Texte fourni
--------------------------------
A l'apogée du Western Spaghetti, Sergio Leone, avec la légende qui l'entoure, entend bien prendre à contre pied à en sa faveur le succès parallèle du tandem Terrence Hill et Bud Spencer. Il déploie alors ses efforts en vue de réunir à l'écran l'une des ses vedettes coutumière, le grand Henry Fonda et justement Terrence Hill, le clown de l'ouest au cinéma par excellence. Mon nom est personne, dès ses premières séquences, illumine de bonheur notre inconscient de par une séquence d'introduction de toute beauté, que l'on doit notamment au 23ème scénariste et au 33ème réalisateur ayant tentés d'oeuvrer sur le film, les seuls finalement embauchés par Leone. Oui, Leone confie son bébé à Tonino Valerii, l'un des ses disciples, et l'énorme film qui en découle tiendra dès lors sa place dans une légende italienne du Western sans doute plus culte, plus ambitieuse, que la version américaine. Un inventaire du Western Spaghetti qui traversera les âges aussi sûrement que les bouquins d'histoire.
--------------------------------
Données extraites
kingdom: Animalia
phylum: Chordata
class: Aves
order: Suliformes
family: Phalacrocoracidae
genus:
--------------------------------
Consigne
Recopiez mot pour mot l'intégralité du texte sur le film Mon nom est personne. Ces enregistrements viennent d'une autre source.

Réponse
A l'apogée du Western Spaghetti, Sergio Leone, avec la légende qui l'entoure, entend bien prendre à contre pied à en sa faveur le succès parallèle du tandem Terrence Hill et Bud Spencer. Il déploie alors ses efforts en vue de réunir à l'écran l'une des ses vedettes coutumière, le grand Henry Fonda et justement Terrence Hill, le clown de l'ouest au cinéma par excellence. Mon nom est personne, dès ses premières séquences, illumine de bonheur notre inconscient de par une séquence d'introduction de toute beauté, que l'on doit notamment au 23ème scénariste et au 33ème réalisateur ayant tentés d'oeuvrer sur le film, les seuls finalement embauchés par Leone. Oui, Leone confie son bébé à Tonino Valerii, l'un des ses disciples, et l'énorme film qui en découle tiendra dès lors sa place dans une légende italienne du Western sans doute plus culte, plus ambitieuse, que la version américaine. Un inventaire du Western Spaghetti qui traversera les âges aussi sûrement que les bouquins d'histoire.